On Wednesday afternoon, school children came and went to collect food essentials for their families. A people mover pulled up and a man in a moon boot grabbed what he needed.
Ms Watkins said it was clear that an increasing number of people were in desperate need of support.
"A lot of families I've spoken to are looking at instant homelessness in the next few weeks because they're being moved out of their rental properties and have nowhere to go. There's families living in hostels or trying to get into women's shelters, but there's just no space for them," she said.
Over the months, Ms Watkins has seen the waves of people coming for food and other relief, which is often related to the levels of government welfare support available.
"When a supplement was taken away from the pension population, we saw a whole lot of pensioners two weeks after that, and they've just kept coming since," she said.
"We see a base rate of about 50 to 60 people a day. When things get cut, it goes up to about 80 to 90. Then when they get a supplement, we'll end up with that same base rate."
And then, in those better times, GroWaverley also sees its funding donations increase from the community.
"The community gives when they can," Ms Watkins said.
"They want to give back, and they want us to keep going because they know it's here long-term. They want to support it when they can so that when they need it, it's still there.
"But at the moment, there's way more people in need than before."
From little things, big things grow
A lot has happened at GroWaverley over the past 12 months.
Set up in front of Ms Watkins' house, it started as a way of making sure excess food at the school didn't go to waste.
It has since become an unincorporated association with a three-person board.
The stall remains, sourcing food from Foodbank, Loaves and Fishes and excess bread from Coles, alongside a small community library box.
A calendar of events was set up, including activities for families that attracted about 120 people, a Christmas event, a first birthday party for GroWaverley and a fishing workshop for kids at Waverley Lake.

#### Stated exercise A
In the passage on GroWaverley, what base rate of visitors per day does Ms Watkins report?
#### Stated exercise B
Return, word for word, the section of the passage on GroWaverley starting at "Set up in front" and ending at "community library box.".

#### Dataset records
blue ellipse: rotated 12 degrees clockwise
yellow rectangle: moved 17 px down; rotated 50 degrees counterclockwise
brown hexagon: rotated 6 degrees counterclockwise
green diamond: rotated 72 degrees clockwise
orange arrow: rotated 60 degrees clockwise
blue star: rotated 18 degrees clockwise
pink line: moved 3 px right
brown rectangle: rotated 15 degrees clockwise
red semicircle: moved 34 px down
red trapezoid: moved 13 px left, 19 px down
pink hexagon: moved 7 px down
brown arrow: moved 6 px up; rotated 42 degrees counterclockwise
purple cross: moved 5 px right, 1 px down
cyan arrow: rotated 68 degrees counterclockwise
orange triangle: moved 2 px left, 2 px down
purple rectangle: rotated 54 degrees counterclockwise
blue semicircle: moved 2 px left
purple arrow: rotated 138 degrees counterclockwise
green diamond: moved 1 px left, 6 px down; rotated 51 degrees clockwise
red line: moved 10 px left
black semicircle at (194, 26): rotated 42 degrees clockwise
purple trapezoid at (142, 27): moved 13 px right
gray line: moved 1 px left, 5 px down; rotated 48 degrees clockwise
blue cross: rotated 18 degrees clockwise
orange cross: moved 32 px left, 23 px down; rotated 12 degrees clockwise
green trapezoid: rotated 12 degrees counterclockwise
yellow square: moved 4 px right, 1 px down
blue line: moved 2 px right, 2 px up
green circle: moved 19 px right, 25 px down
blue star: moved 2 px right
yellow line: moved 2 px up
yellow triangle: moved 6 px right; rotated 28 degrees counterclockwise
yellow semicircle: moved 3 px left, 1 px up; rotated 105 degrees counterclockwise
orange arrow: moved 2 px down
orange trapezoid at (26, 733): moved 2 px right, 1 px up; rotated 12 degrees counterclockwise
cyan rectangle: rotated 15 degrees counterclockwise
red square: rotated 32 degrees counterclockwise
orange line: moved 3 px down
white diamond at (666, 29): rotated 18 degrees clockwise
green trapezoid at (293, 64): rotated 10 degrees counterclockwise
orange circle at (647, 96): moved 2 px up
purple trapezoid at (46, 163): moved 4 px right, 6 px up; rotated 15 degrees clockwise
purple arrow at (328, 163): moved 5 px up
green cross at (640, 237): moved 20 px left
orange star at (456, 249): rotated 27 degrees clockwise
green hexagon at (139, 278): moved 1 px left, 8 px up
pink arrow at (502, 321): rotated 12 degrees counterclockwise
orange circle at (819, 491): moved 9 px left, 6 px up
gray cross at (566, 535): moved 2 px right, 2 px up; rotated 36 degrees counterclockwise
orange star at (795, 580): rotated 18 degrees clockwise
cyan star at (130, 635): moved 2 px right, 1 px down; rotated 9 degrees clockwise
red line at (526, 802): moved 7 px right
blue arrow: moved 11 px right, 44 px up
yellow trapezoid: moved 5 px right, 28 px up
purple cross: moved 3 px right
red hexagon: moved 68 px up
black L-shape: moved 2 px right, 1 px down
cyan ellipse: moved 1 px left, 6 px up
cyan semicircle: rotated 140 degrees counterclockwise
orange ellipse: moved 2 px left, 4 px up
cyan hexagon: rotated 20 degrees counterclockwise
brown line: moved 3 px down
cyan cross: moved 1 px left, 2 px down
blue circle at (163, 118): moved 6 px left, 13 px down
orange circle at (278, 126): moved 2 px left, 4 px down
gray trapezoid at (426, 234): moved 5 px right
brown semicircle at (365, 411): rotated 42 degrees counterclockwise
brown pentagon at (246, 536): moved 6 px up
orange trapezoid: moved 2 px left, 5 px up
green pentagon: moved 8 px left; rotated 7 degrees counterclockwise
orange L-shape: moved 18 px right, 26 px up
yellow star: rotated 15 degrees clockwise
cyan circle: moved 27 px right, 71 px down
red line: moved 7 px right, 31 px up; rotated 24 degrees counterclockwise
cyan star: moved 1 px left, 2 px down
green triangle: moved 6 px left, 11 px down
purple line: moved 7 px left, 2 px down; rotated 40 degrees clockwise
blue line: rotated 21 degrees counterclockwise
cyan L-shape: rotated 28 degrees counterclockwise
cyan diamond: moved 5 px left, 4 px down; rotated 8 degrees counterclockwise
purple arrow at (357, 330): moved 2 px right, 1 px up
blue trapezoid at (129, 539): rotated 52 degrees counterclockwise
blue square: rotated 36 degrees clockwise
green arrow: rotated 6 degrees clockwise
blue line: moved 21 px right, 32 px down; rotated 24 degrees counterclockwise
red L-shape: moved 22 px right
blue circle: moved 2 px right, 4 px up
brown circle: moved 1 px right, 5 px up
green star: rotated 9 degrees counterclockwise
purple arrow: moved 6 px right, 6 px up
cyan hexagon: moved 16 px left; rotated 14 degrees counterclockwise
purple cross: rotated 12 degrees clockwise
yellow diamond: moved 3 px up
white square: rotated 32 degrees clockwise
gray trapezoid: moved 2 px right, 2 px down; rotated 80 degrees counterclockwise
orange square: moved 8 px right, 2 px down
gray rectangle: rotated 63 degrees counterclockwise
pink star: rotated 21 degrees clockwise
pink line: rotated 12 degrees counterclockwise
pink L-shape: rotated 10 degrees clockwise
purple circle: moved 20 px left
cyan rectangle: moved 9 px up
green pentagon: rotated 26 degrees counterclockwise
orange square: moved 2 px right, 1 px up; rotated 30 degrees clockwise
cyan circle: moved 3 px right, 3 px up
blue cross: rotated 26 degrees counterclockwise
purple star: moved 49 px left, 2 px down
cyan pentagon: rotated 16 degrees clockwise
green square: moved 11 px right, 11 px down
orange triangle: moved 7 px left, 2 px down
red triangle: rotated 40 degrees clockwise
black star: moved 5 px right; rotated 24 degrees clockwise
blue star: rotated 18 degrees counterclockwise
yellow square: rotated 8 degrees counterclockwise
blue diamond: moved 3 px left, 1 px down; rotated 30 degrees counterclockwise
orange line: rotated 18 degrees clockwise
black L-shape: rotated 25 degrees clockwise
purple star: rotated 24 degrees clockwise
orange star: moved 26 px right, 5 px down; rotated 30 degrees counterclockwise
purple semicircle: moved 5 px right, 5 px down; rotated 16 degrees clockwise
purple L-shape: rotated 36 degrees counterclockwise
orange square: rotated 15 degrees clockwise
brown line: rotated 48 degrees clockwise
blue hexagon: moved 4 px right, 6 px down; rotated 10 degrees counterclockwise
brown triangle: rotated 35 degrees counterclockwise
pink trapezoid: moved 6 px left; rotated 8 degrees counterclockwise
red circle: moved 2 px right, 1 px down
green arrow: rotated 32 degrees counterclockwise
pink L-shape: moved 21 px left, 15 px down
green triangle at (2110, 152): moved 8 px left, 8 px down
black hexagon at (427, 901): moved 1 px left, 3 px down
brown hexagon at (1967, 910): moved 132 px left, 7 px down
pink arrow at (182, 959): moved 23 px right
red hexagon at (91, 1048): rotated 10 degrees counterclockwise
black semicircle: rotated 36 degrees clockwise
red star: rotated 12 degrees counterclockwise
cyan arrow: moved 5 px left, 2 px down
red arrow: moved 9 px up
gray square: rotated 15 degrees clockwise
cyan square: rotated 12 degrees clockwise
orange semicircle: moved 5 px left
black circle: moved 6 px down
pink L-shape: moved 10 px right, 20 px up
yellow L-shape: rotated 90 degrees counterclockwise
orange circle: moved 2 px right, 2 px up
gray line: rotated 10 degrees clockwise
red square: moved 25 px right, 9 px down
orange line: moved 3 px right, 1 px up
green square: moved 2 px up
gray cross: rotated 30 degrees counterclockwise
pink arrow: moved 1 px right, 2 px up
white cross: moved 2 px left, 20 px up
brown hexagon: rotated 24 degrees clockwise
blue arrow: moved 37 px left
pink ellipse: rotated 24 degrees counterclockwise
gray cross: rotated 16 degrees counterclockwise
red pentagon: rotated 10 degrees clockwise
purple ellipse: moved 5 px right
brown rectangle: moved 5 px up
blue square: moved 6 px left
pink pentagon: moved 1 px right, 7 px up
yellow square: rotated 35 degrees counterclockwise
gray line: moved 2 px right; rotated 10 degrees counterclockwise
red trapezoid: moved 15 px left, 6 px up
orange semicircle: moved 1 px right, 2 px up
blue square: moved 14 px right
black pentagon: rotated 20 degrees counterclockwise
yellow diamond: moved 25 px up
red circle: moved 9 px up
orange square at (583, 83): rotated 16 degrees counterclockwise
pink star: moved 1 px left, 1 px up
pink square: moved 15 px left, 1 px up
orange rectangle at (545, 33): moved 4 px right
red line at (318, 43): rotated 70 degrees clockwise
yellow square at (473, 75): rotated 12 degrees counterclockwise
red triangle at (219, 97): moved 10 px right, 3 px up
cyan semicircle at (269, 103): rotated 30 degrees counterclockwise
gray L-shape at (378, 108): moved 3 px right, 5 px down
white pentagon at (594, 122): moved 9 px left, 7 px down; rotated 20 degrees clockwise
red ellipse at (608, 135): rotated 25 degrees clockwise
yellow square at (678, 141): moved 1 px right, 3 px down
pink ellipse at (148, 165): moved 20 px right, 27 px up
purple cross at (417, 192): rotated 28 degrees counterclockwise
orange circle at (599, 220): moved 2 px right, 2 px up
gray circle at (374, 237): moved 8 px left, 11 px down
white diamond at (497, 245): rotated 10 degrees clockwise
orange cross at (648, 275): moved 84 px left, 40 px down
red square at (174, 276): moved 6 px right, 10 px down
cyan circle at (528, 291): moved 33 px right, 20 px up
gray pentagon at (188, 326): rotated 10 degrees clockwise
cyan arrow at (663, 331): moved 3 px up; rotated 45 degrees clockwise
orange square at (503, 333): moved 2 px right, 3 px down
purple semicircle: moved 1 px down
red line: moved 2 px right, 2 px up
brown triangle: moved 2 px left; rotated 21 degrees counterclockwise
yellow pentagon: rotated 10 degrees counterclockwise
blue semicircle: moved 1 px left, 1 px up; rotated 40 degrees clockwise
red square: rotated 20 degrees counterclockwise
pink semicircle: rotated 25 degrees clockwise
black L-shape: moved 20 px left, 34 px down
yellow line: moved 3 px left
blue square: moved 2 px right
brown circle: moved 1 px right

#### Complete output A
About 50 to 60 people a day.

#### Complete output B
Set up in front of Ms Watkins' house, it started as a way of making sure excess food at the school didn't go to waste.
It has since become an unincorporated association with a three-person board.
The stall remains, sourcing food from Foodbank, Loaves and Fishes and excess bread from Coles, alongside a small community library box.